*Input data*:
+ + + + +

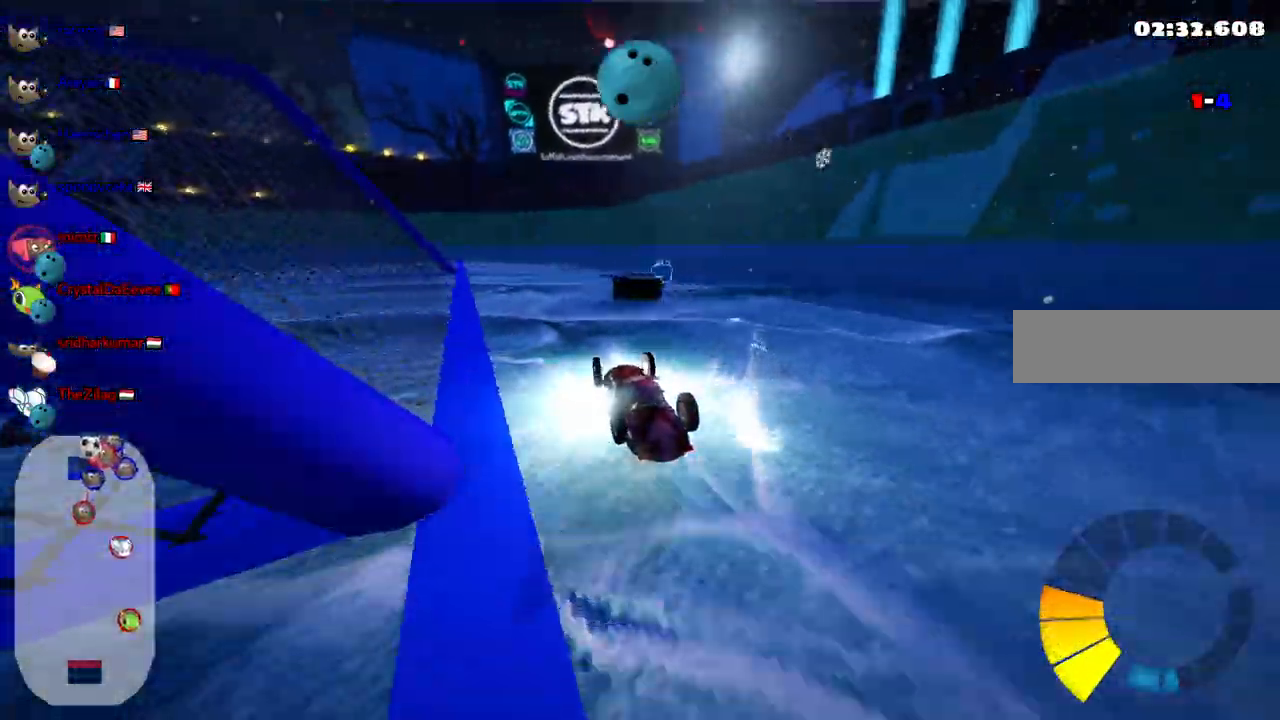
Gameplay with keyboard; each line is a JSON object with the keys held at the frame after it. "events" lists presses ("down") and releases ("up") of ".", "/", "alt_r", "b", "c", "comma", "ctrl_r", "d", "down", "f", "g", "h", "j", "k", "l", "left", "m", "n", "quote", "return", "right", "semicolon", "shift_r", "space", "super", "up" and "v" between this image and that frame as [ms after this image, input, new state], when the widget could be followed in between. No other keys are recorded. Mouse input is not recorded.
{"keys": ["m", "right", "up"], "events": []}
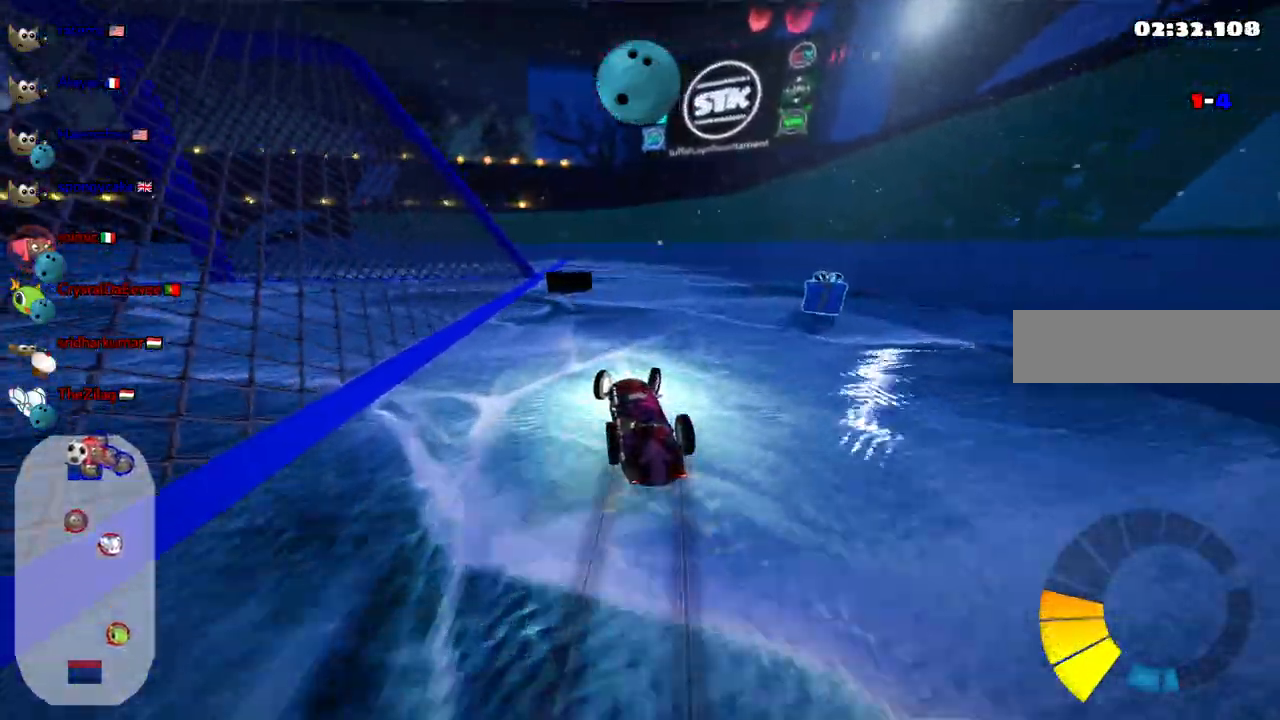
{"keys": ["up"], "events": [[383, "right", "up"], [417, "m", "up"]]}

+ + + + +

*Your assignment*:
Line by line, return the listing above exactly, dropping every picture.

*Completed task*:
Gameplay with keyboard; each line is a JSON object with the keys held at the frame after it. "events" lists presses ("down") and releases ("up") of ".", "/", "alt_r", "b", "c", "comma", "ctrl_r", "d", "down", "f", "g", "h", "j", "k", "l", "left", "m", "n", "quote", "return", "right", "semicolon", "shift_r", "space", "super", "up" and "v" between this image and that frame as [ms after this image, input, new state], when the widget could be followed in between. No other keys are recorded. Mouse input is not recorded.
{"keys": ["m", "right", "up"], "events": []}
{"keys": ["up"], "events": [[383, "right", "up"], [417, "m", "up"]]}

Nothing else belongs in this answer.